This algorithm works as follows: first, we assume that the smallest non-zero count in each cell/sample is 1. Thus, if we find this value, and we know the correct value for S, then the inverse of the normalization function should equal one. That is, 1 = (exp(X) - 1) * (S/M). Unfortunately, we don't know S. This algorithm performs a binary search over possible values for S, the total counts, until it finds the value for which we can recover a count of one using the inverse of the log-normalization function.

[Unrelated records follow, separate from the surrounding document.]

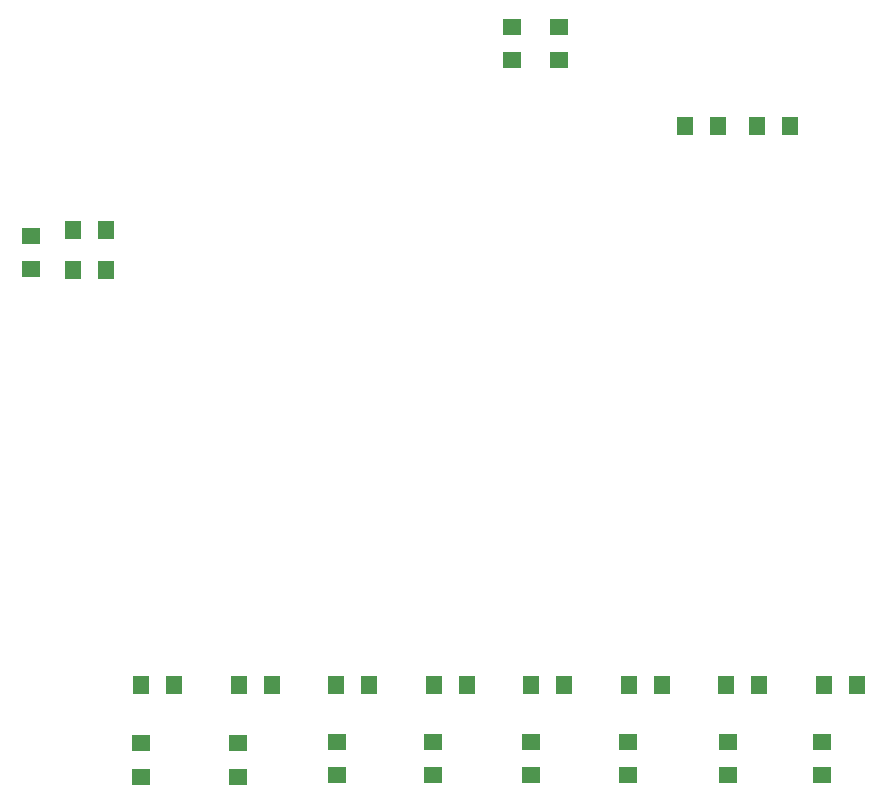
<source format=gbr>
G04 DipTrace 3.3.0.1*
G04 TopPaste.gbr*
%MOIN*%
G04 #@! TF.FileFunction,Paste,Top*
G04 #@! TF.Part,Single*
%ADD57R,0.055118X0.062992*%
%ADD59R,0.062992X0.055118*%
%FSLAX26Y26*%
G04*
G70*
G90*
G75*
G01*
G04 TopPaste*
%LPD*%
D59*
X1032906Y608946D3*
Y719182D3*
X1357906Y608946D3*
Y719182D3*
X1687087Y615068D3*
Y725304D3*
X2009026Y614098D3*
Y724335D3*
X2332906Y615068D3*
Y725304D3*
X2657906Y615068D3*
Y725304D3*
X2992089Y615068D3*
Y725304D3*
X3304844Y615068D3*
Y725304D3*
D57*
X806592Y2298331D3*
X916828D3*
D59*
X2427097Y3107748D3*
Y2997512D3*
X2270639Y3107244D3*
Y2997008D3*
X666364Y2300066D3*
Y2410302D3*
D57*
X2958290Y2776944D3*
X2848054D3*
X807535Y2431020D3*
X917772D3*
X1035465Y912566D3*
X1145701D3*
X1360465D3*
X1470701D3*
X1685465D3*
X1795701D3*
X2010465D3*
X2120701D3*
X2335465D3*
X2445701D3*
X2660465D3*
X2770701D3*
X2985465D3*
X3095701D3*
X3310465D3*
X3420701D3*
X3196761Y2776349D3*
X3086525D3*
M02*

</source>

By default this program assumes the input matrix is cell-by-gene. To input a gene-by-cell matrix, use the --transpose flag as described below:

Usage: recover_counts_from_log_normalized_data.py [options] input_file

Options:
  -h, --help            show this help message and exit
  -d DATA_TYPE, --data_type=DATA_TYPE
                        Data type (required). Must be one of: 'TSV', 'CSV'
  -l LOG_BASE, --log_base=LOG_BASE
                        Base of logarithm used for normalization. If not
                        provided, the natural logarithm is assumed.
  -m MULT_FACTOR, --mult_factor=MULT_FACTOR
                        Multiplicative factor used for normalized (e.g., for
                        TPM, this is one million)
  -a MAX_COUNT, --max_count=MAX_COUNT
                        Maximum total UMI count/read depth for each
                        cell/sample. Default: 100k (for 10x scRNA-seq data)
  -t, --transpose       Transposed matrix. If True, the input matrix is gene-
                        by-cell. If False, the input matrix is cell-by-gene
  -v, --verbose         Verbose. If True, output logging information.
  -o OUTPUT_FILE, --output_file=OUTPUT_FILE
                        Output file

Unit testing

To test the code, download a test scRNA-seq dataset from GEO (from Laughney et al.) via the following command:

curl -O ftp://ftp.ncbi.nlm.nih.gov/geo/samples/GSM3516nnn/GSM3516673/suppl/GSM3516673_MSK_LX682_NORMAL_dense.csv.gz

Then, run the unit test via:

python -m unittest test.py